A ROW over the publication of an account of Kingsley Amis's last days has had a seismic effect on London's literary world - the latest result is the break-up of one of Britain's leading literary agencies, Aitken, Stone and Wylie.
Last week, the agency became Aitken and Stone. Andrew Wylie, probably the most famous literary agent in the world, and so celebrated for his ruthlessness that he is called "the Jackal", had left. His client list includes Norman Mailer, Salman Rushdie, V S Naipaul, Saul Bellow - and Martin Amis, Kingsley's son. Nobody will comment, but the literati are in little doubt that the row over the dying days of Amis senior triggered Wylie's move.
It began when Eric Jacobs, Kingsley's biographer, offered his diaries for publication within a week of the novelist's death last October. He had kept them as an aide-memoire since 1992 and they recounted Kingsley's prodigious capacity for drink, his "outrageous" demands for attention and his addiction to Coronation Street.
The Amis family objected. "How you look and behave when you are dying," said Martin, "are not normally for publication within days of the death." Jacobs agreed to withdraw them.
But, when the Amis family decided that he should not edit Kingsley's letters, Jacobs was furious. He had agreed on the project with Kingsley, he said. He would publish the offending diaries after all.

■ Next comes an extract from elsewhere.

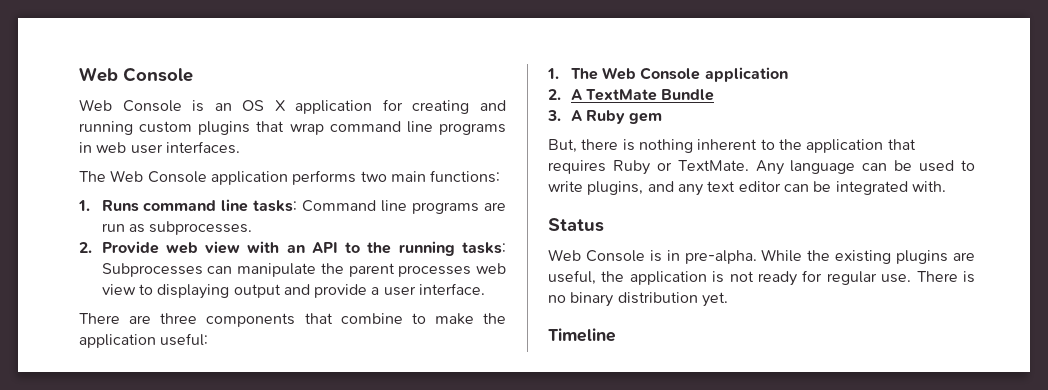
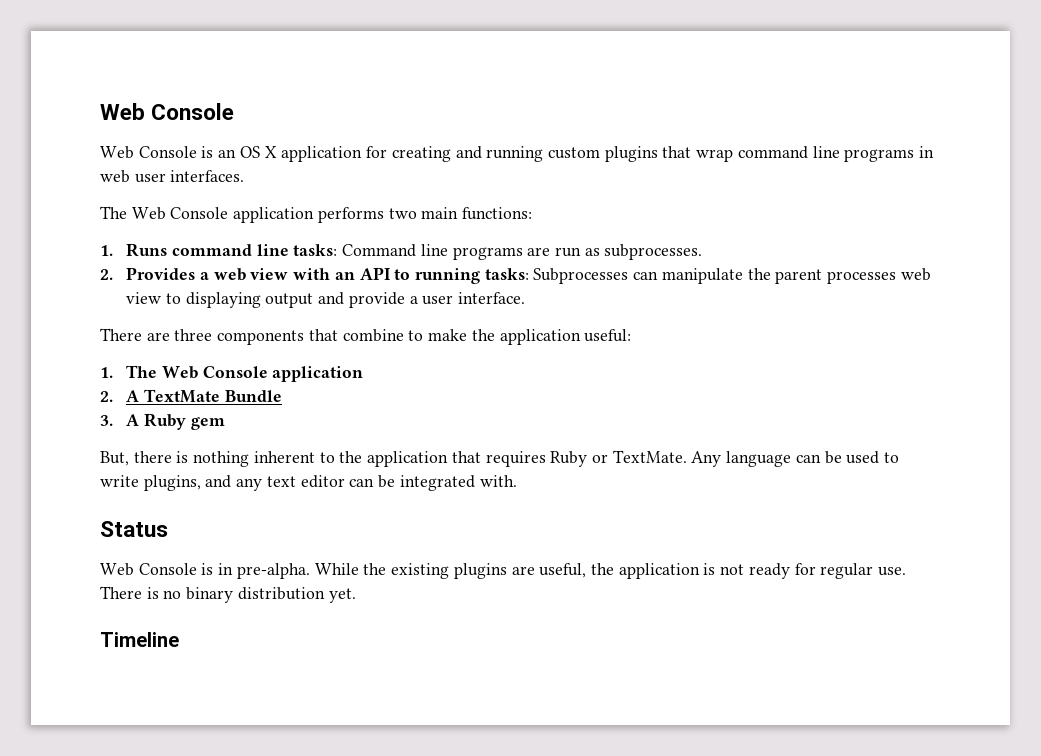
[101,241,159,254] Provide -> [126,267,209,280] Provides a
[367,242,392,254] the -> (411, 274) none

His agent, Gillon Aitken (the Aitken of Aitken, Stone and Wylie), brokered a deal with the Sunday Times. Henceforth, all is speculation. Literary insiders reckon that Wylie would have left the agency rather than jeopardise his relationship with Martin Amis, his most spectacular capture. Amis was poached from a rival agency only last year on the promise that Wylie would get him a pounds 500,000 advance for his novel, The Information.
Jacobs, however, insists that, though he does not know what led to the split, "it's nothing to do with Martin and me". And other literary insiders think that any row over the Jacobs diaries was merely the culmination of a longer-running dispute. "There have been a lot of financial complications," said one insider.
So what will Wylie, an American who also has a base in New York, do now? London's agents are nervous about him being on the loose. His favoured method of gaining writers is said to be approaching them at parties and asking whether they would like a million dollars for their next novel. When they nod their heads, he reputedly replies: "Well, I've already made it for you. You just have to say yes."
The fear is that Wylie may now set up his own worldwide operation and snap up even more high-profile authors. "Agents are notoriously edgy and insecure about their relationships with their clients," said one source. "When someone like Wylie is hovering they start panicking and locking their doors."